Déjà, le 25 janvier 2017, on n’est passé pas très loin de délestages massifs. Or, ce jour là, pour passer la pointe de 19h, les moyens de production charbon, gaz et fioul ont contribué pour 18% des 92 788 MW exigés par les consommateurs. Comme il faisait un froid sans vent, les près de 11 000 MW d’éoliennes installées n’ont produit que 1,5% du total et les panneaux photovoltaïques, privés de Soleil, rien du tout. Sans les importations massives – 6% du total – la situation aurait pu mal tourner. On comprend mieux pourquoi l’Allemagne, malgré l’installation d’éoliennes et de photovoltaïque pour une puissance supérieure au parc nucléaire français a conservé autant de centrales à charbon et à gaz, au prix d’un suréquipement coûteux.
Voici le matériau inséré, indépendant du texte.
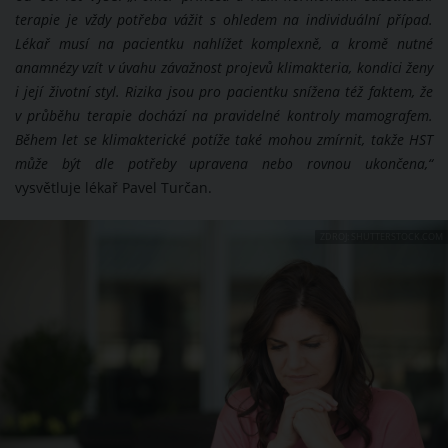
terapie je vždy potřeba vážit s ohledem na individuální případ.
Lékař musí na pacientku nahlížet komplexně, a kromě nutné
anamnézy vzít v úvahu závažnost projevů klimakteria, kondici ženy
i její životní styl. Rizika jsou pro pacientku snížena též faktem, že
v průběhu terapie dochází na pravidelné kontroly mamografem.
Během let se klimakterické potíže také mohou zmírnit, takže HST
může být dle potřeby upravena nebo rovnou ukončena,“
vysvětluje lékař Pavel Turčan.
ZDROJ: SHUTTERSTOCK.COM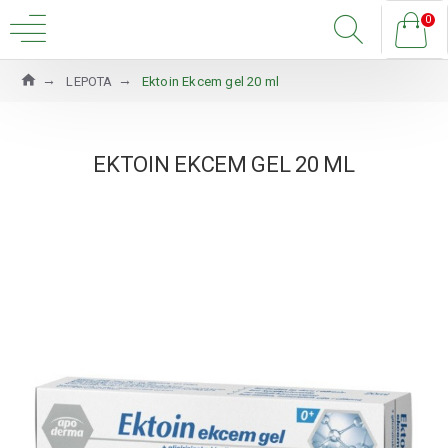
0
LEPOTA
Ektoin Ekcem gel 20 ml
EKTOIN EKCEM GEL 20 ML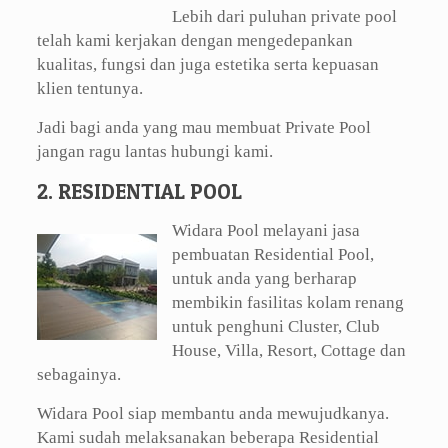
Lebih dari puluhan private pool
telah kami kerjakan dengan mengedepankan
kualitas, fungsi dan juga estetika serta kepuasan
klien tentunya.
Jadi bagi anda yang mau membuat Private Pool
jangan ragu lantas hubungi kami.
2. RESIDENTIAL POOL
Widara Pool melayani jasa
pembuatan Residential Pool,
untuk anda yang berharap
membikin fasilitas kolam renang
untuk penghuni Cluster, Club
House, Villa, Resort, Cottage dan
sebagainya.
Widara Pool siap membantu anda mewujudkanya.
Kami sudah melaksanakan beberapa Residential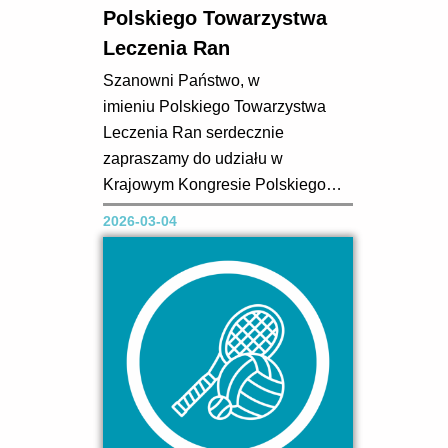
Polskiego Towarzystwa
Leczenia Ran
Szanowni Państwo, w
imieniu Polskiego Towarzystwa
Leczenia Ran serdecznie
zapraszamy do udziału w
Krajowym Kongresie Polskiego
Towarzystwa Leczenia Ran, który
2026-03-04
odbędzie się w dniach 10–12
czerwca w Centrum
Konferencyjno-Wypoczynkowym
Folwark Łochów koło Warszawy –
miejscu, do którego po raz kolejny
wracamy, tworząc przestrzeń do
merytorycznej rozmowy, nauki i
wymiany...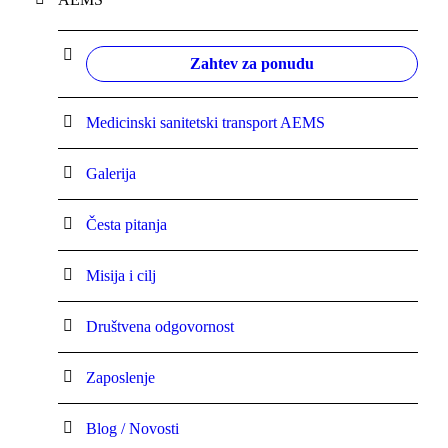
Zahtev za ponudu
Medicinski sanitetski transport AEMS
Galerija
Česta pitanja
Misija i cilj
Društvena odgovornost
Zaposlenje
Blog / Novosti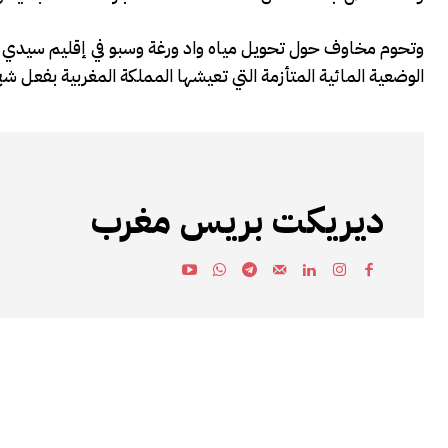
وتحوم مخاوف حول تحويل مياه واد ورغة وسبو في إقليم سيدي
الوضعية المائية المتأزمة التي تعيشها المملكة المغربية بفعل شح
ديريكت بريس مغرب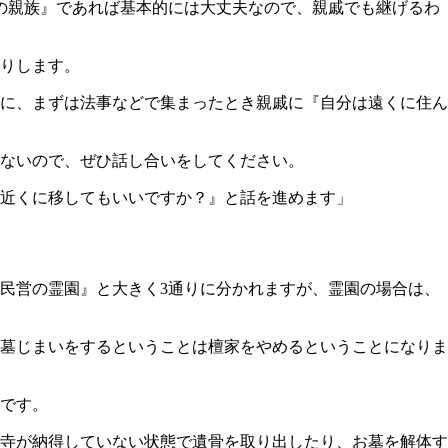
の親族』であれば基本的には大丈夫なので、親戚でも継げるわ
りします。
に、まずは法事などで集まったとき親戚に『自分は遠くに住ん
ないので、ぜひ話し合いをしてください。
近くに移してもいいですか？』と話を進めます」
民営の霊園』と大きく3通りに分かれますが、霊園の場合は、
墓じまいをするということは檀家をやめるということになりま
です。
寺が納得していない状態で遺骨を取り出したり、お墓を解体す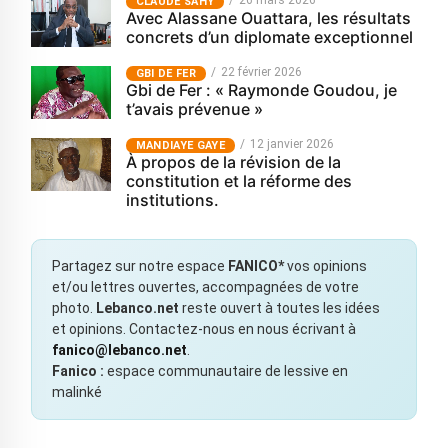
CLAUDE SAHY
Avec Alassane Ouattara, les résultats
concrets d’un diplomate exceptionnel
22 février 2026
GBI DE FER
Gbi de Fer : « Raymonde Goudou, je
t’avais prévenue »
12 janvier 2026
MANDIAYE GAYE
À propos de la révision de la
constitution et la réforme des
institutions.
Partagez sur notre espace
FANICO*
vos opinions
et/ou lettres ouvertes, accompagnées de votre
photo.
Lebanco.net
reste ouvert à toutes les idées
et opinions. Contactez-nous en nous écrivant à
fanico@lebanco.net
.
Fanico :
espace communautaire de lessive en
malinké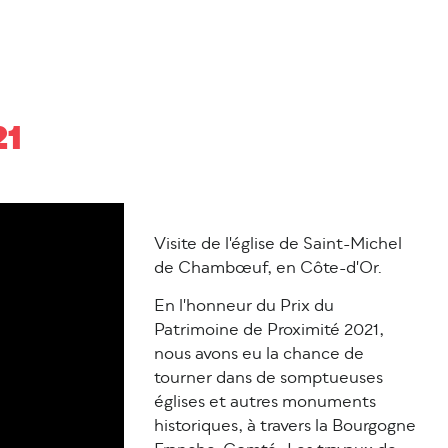
21
Visite de l'église de Saint-Michel
de Chambœuf, en Côte-d'Or.
En l'honneur du Prix du
Patrimoine de Proximité 2021,
nous avons eu la chance de
tourner dans de somptueuses
églises et autres monuments
historiques, à travers la Bourgogne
Pour mieux comprendre le problème, voici l’exemple du lundi 4 décembre dernier, un jour pas très froid. On y voit un système électrique avec seulement 50 000 MW de nucléaire, en raison des arrêts actuels, donc représentatif d’un parc diminué d’une douzaine des plus vieux réacteurs. Or, vent et soleil ne produisent que peu de la puissance éolienne et photovoltaïque installée. Du coup, le recours aux fossiles monte à 15% du total sur la journée, tandis que nos voisins fournissent plus de 5% de la consommation. Ce jour là, avoir plus d’éoliennes et de panneaux photovoltaïques n’aurait pas changé grand chose à leurs apports au système.



Un mystère profond
Il serait utile qu’Emmanuel Macron dissipe un mystère profond. Pourquoi ce chiffre de 50% comme objectif de la production nucléaire d’électricité ? Certes, il est inscrit dans la loi. Mais quelle en est la raison ? Pourquoi serait-il préférable à 40% ou 60% ? Pourquoi devrait-il demeurer stable dans le temps alors que le calendrier de l’arrêt des réacteurs actuels n’est pas connu et que l’éventuel rythme de la construction d’autres réacteurs n’a jamais été annoncé par le pouvoir politique ? Pourquoi devrait-il être atteint «le plus vite possible» alors que le nucléaire répond à l’impératif climatique.  Mystère et boule de gomme.
Il n’existe aucune étude technico-économique indiquant que ce chiffre est un optimum de ces deux points de vue, tant pour le coût de l’électricité que pour la sécurité de l’approvisionnement. Son origine est purement politique, voire électoraliste, dans les négociations entre François Hollande et EELV en 2012. Depuis, aucune étude technique n’est venue en donner une quelconque raison économique, financière ou technique, que ce soit pour le pays ou EDF.
Il n’existe d’ailleurs aucune raison de sûreté. Si le nucléaire est jugé comme un risque inacceptable, alors, il faut viser 0% au plus vite et prévoir les alternatives. Si à l’inverse ce risque est jugé maîtrisable, le chiffre de 50% n’a aucune justification de sûreté, tant pour le nombre de réacteurs que pour leur gestion quotidienne ou pour l’équilibre économique et financier indispensable aux investissements de sûreté particulièrement élevés exigés par l’ ASN.
► Enfin, il serait vraiment utile qu’Emmanuel Macron révèle au pays s’il veut ou non conserver ce socle de 50% de production nucléaire sur le long terme. Parce qu’une telle politique exige, pour être compatible avec les impératifs de la sûreté, des décisions sur le remplacement des plus vieux réacteurs au fur et à mesure de leur arrêt, sur l’industrie de construction des réacteurs et de l’approvisionnement en combustible ainsi que sur la gestion des déchets. Or, pour le moment, le silence gouvernemental est complet sur ces sujets. Ce qui ne veut pas dire qu’il n’agit pas. Que ses représentants aux conseils d’administration d’EDF, d’Areva ou de l’ Andra (en charge des déchets) ne votent pas les plans stratégiques de ces entreprises ou service public qui prévoient des décisions dans ces différents domaines. Mais qu’il ne fait rien pour que le débat avec les citoyens se déploie sur des bases claires et sincères quant à ses objectifs de long terme.